[Stored data entries]
--- START ---
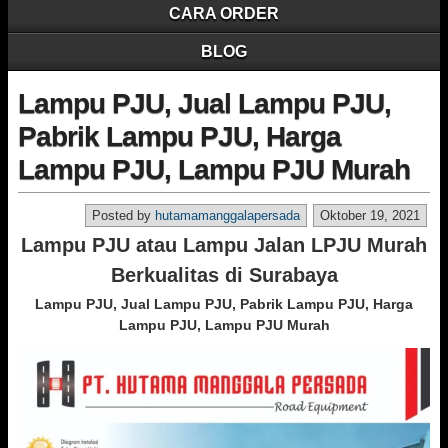
CARA ORDER
BLOG
Lampu PJU, Jual Lampu PJU,
Pabrik Lampu PJU, Harga
Lampu PJU, Lampu PJU Murah
Posted by
hutamamanggalapersada
Oktober 19, 2021
Lampu PJU atau Lampu Jalan LPJU Murah
Berkualitas di Surabaya
Lampu PJU, Jual Lampu PJU, Pabrik Lampu PJU, Harga
Lampu PJU, Lampu PJU Murah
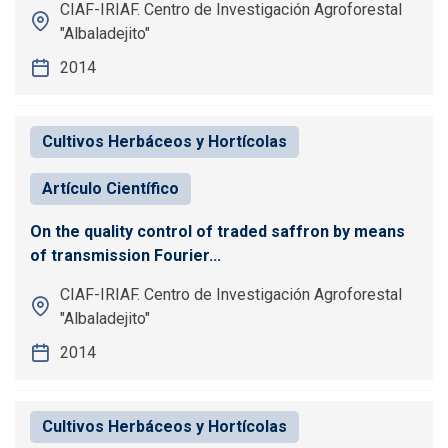
CIAF-IRIAF. Centro de Investigación Agroforestal
"Albaladejito"
2014
Cultivos Herbáceos y Hortícolas
Artículo Científico
On the quality control of traded saffron by means
of transmission Fourier...
CIAF-IRIAF. Centro de Investigación Agroforestal
"Albaladejito"
2014
Cultivos Herbáceos y Hortícolas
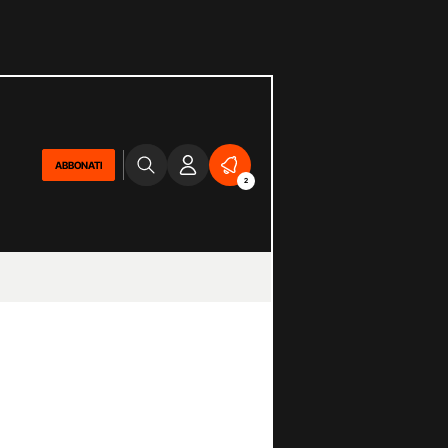
ABBONATI
2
--- END ---
- _Work instructions_: Please update the rows above by replacing every "2014" with "2015" and changing nothing else. Leave the pictures out of your answer.

- _Exercise response_:
CARA ORDER
BLOG
Lampu PJU, Jual Lampu PJU,
Pabrik Lampu PJU, Harga
Lampu PJU, Lampu PJU Murah
Posted by
hutamamanggalapersada
Oktober 19, 2021
Lampu PJU atau Lampu Jalan LPJU Murah
Berkualitas di Surabaya
Lampu PJU, Jual Lampu PJU, Pabrik Lampu PJU, Harga
Lampu PJU, Lampu PJU Murah
CIAF-IRIAF. Centro de Investigación Agroforestal
"Albaladejito"
2015
Cultivos Herbáceos y Hortícolas
Artículo Científico
On the quality control of traded saffron by means
of transmission Fourier...
CIAF-IRIAF. Centro de Investigación Agroforestal
"Albaladejito"
2015
Cultivos Herbáceos y Hortícolas
ABBONATI
2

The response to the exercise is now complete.